# Your objective:
Images should be omitted while the rest of the data is duplicated exactly.

# Raw data:
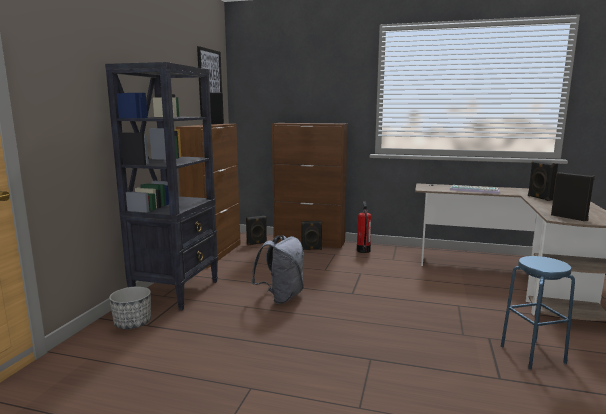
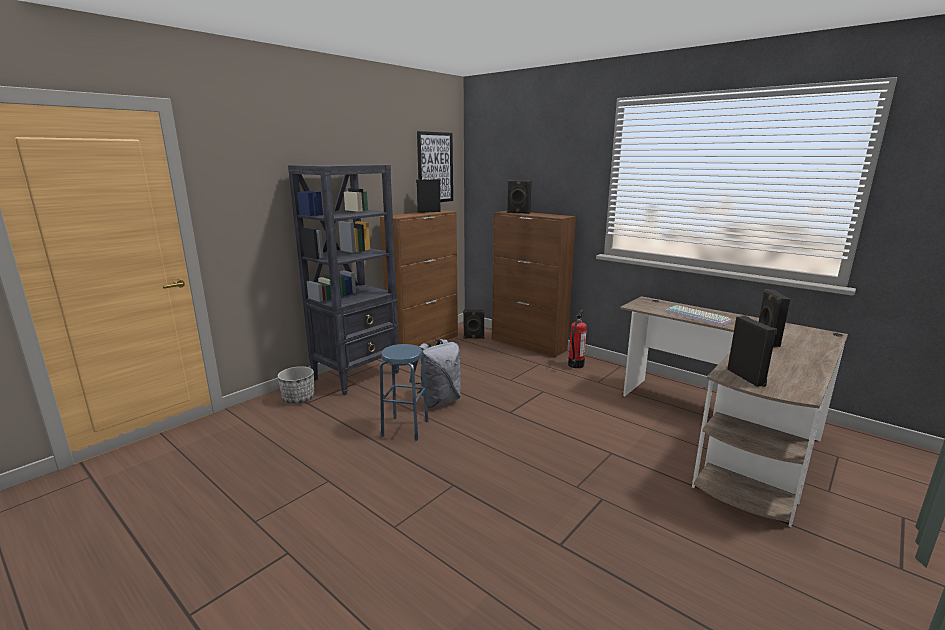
camera: 25 degrees right, 5 degrees up
(311, 249) = (521, 353): black speaker -> black speaker (518, 213)
(532, 354) = (631, 531): blue stool -> blue stool (405, 428)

# Written response:
camera: 25 degrees right, 5 degrees up
(311, 249) = (521, 353): black speaker -> black speaker (518, 213)
(532, 354) = (631, 531): blue stool -> blue stool (405, 428)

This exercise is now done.